背景技术Background technique
随着中国输配电系统日趋大型化、复杂化和智能化,电网运行特性随之发生深刻变化,电网调度也面临着新的重大挑战。一方面,输配电系统会受到地区气候多变、运行环境复杂等因素的影响,迫切需要同步掌控电网运行态势;另一方面,电网送受端、交直流耦合密切,容易引发全局安全风险。As China's power transmission and distribution system becomes increasingly large-scale, complex and intelligent, the operating characteristics of the power grid have undergone profound changes, and power grid dispatching is also facing new and major challenges. On the one hand, the power transmission and distribution system will be affected by factors such as regional climate variability and complex operating environments, and there is an urgent need to control the power grid's operating situation synchronously; on the other hand, the sending and receiving ends of the power grid are closely coupled with AC and DC, which can easily lead to overall security risks.

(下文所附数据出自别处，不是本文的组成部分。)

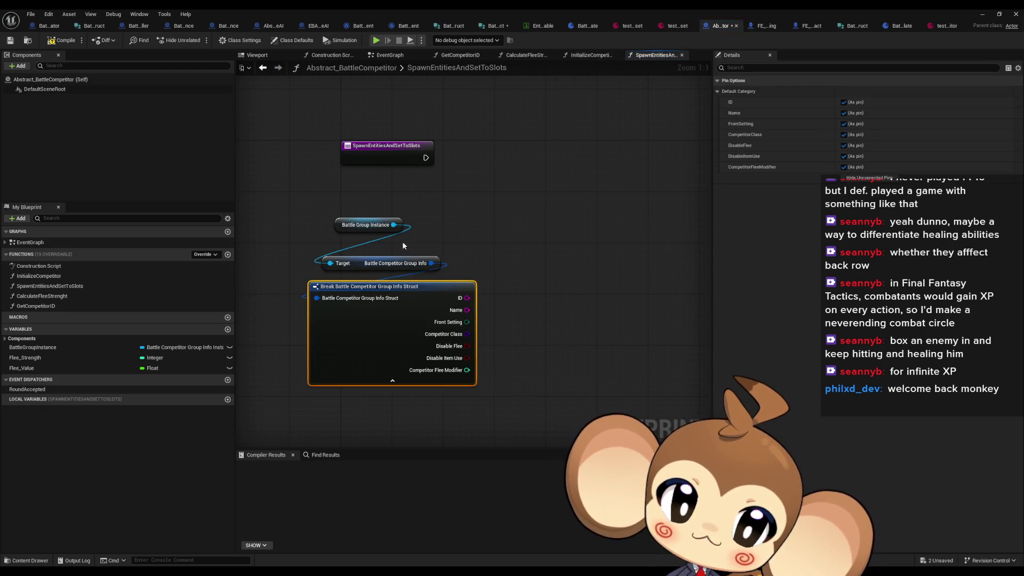
pyautogui.moveTo(393, 228); pyautogui.dragTo(453, 230)
pyautogui.write('get')
pyautogui.press('Escape')
pyautogui.scroll(-12, 566, 373)
pyautogui.scroll(7, 555, 363)
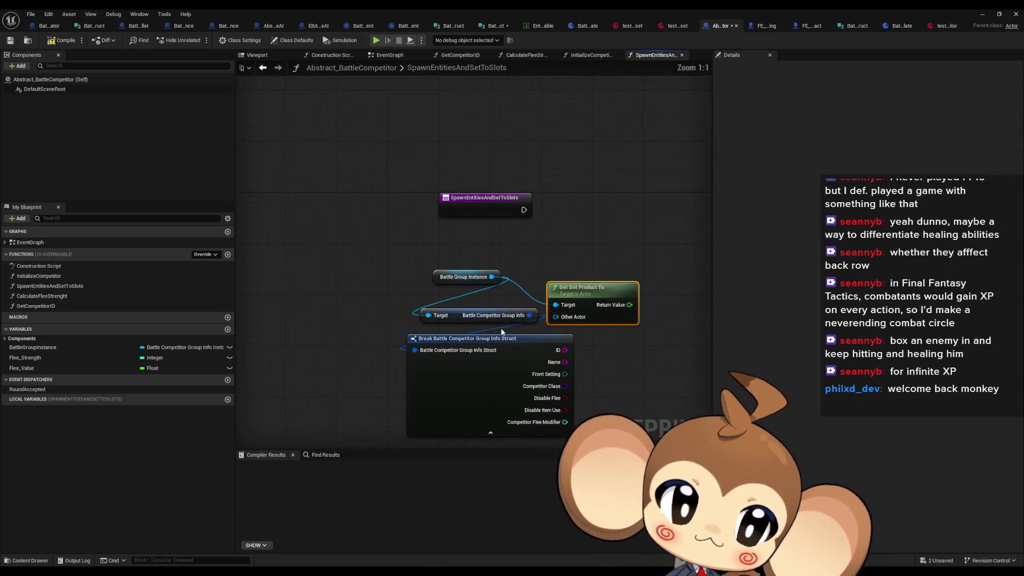
pyautogui.press('ctrl+z')
pyautogui.press('ctrl+z')
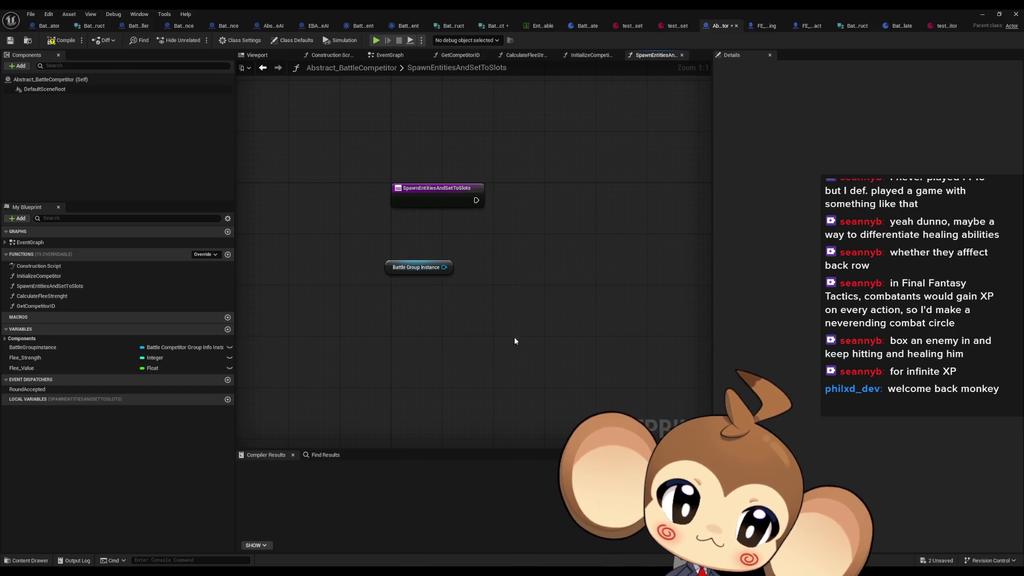
# - Get Entity Info Instances from Battle Group Instance and loop over it with For Each Loop (Map)
pyautogui.moveTo(444, 267); pyautogui.dragTo(425, 312)
pyautogui.scroll(-10, 507, 432)
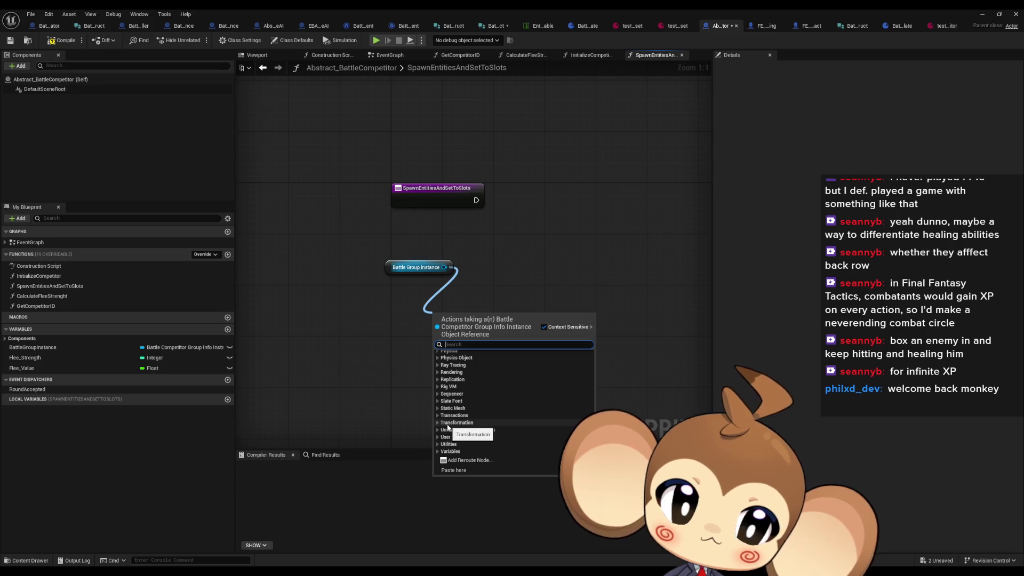
pyautogui.click(438, 452)
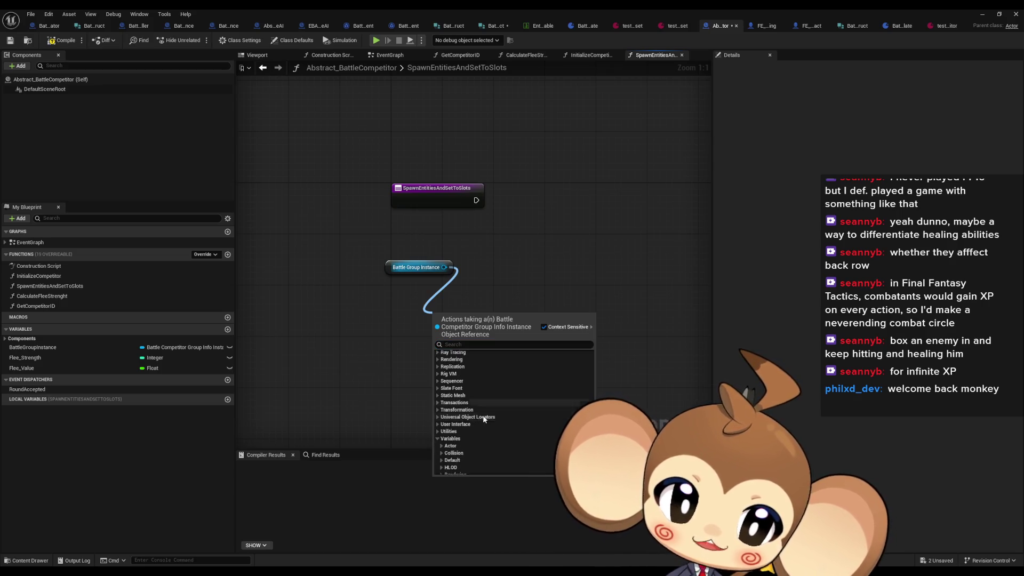
pyautogui.scroll(-3, 442, 425)
pyautogui.click(442, 422)
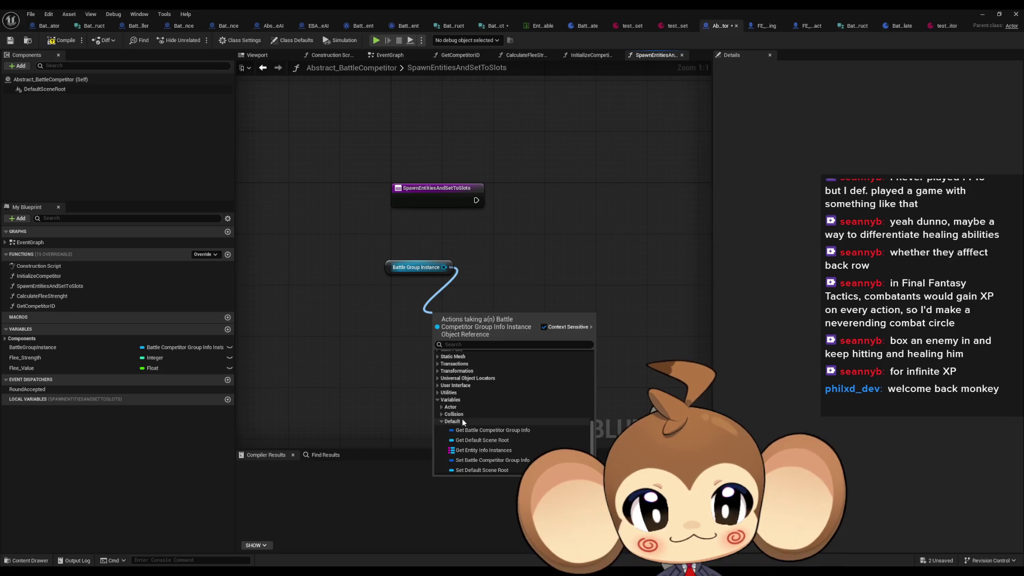
pyautogui.click(470, 429)
pyautogui.moveTo(457, 324); pyautogui.dragTo(401, 310)
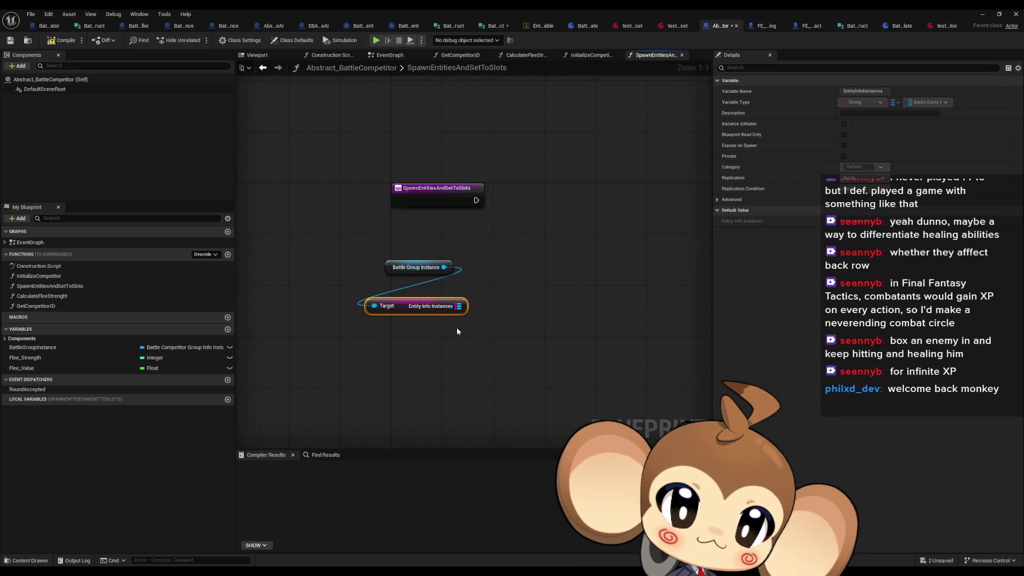
pyautogui.moveTo(457, 305); pyautogui.dragTo(517, 284)
pyautogui.write('forea')
pyautogui.press('Return')
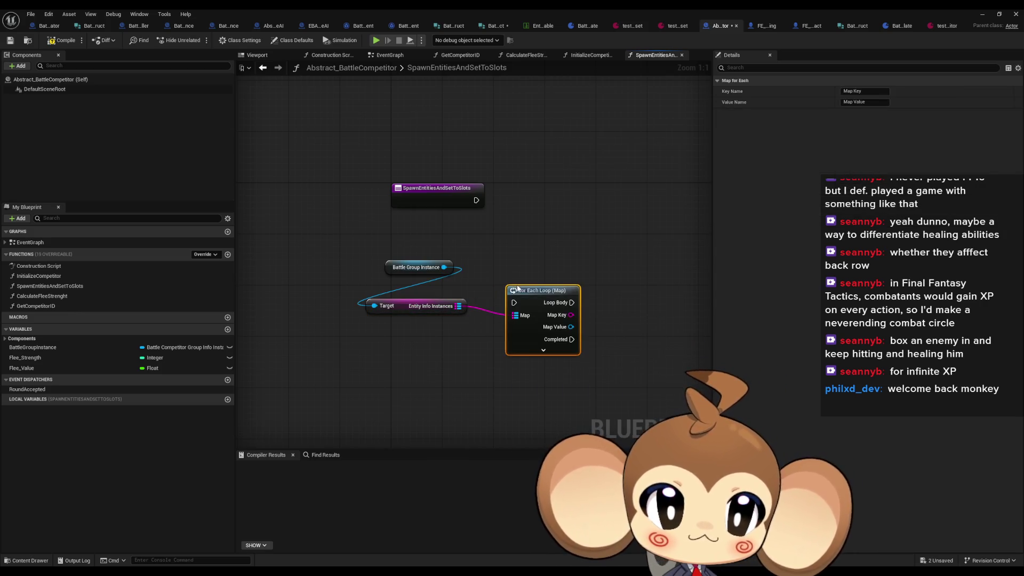
# - Get each Map Value's Battle Entity Info and break it, then start renaming the function
pyautogui.moveTo(466, 311)
pyautogui.mouseDown()
pyautogui.moveTo(501, 320)
pyautogui.moveTo(502, 311)
pyautogui.mouseUp()
pyautogui.scroll(-5, 576, 398)
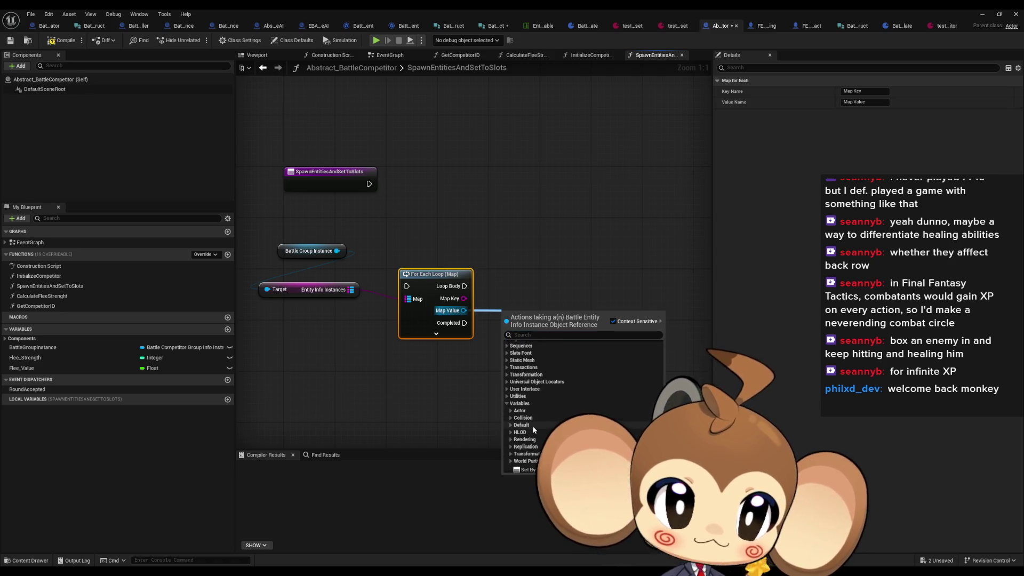
pyautogui.scroll(-4, 553, 406)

因此,进行电网故障诊断实对协助电网正常运行与调度运行极为重要。当电网发生故障时,监测系统采集的海量故障警报数据(涵盖正确报警信息、错误报警信息、重复报警信息和不相关信息)从本地自动装置上送至调度中心。现有故障诊断方法对故障数据集分类不平衡,故障诊断准确率低。Therefore, power grid fault diagnosis is extremely important to assist the normal operation and dispatching of the power grid. When a power grid failure occurs, the massive fault alarm data collected by the monitoring system (covering correct alarm information, incorrect alarm information, repeated alarm information and irrelevant information) is sent from the local automatic device to the dispatch center. Existing fault diagnosis methods have unbalanced classification of fault data sets and have low fault diagnosis accuracy.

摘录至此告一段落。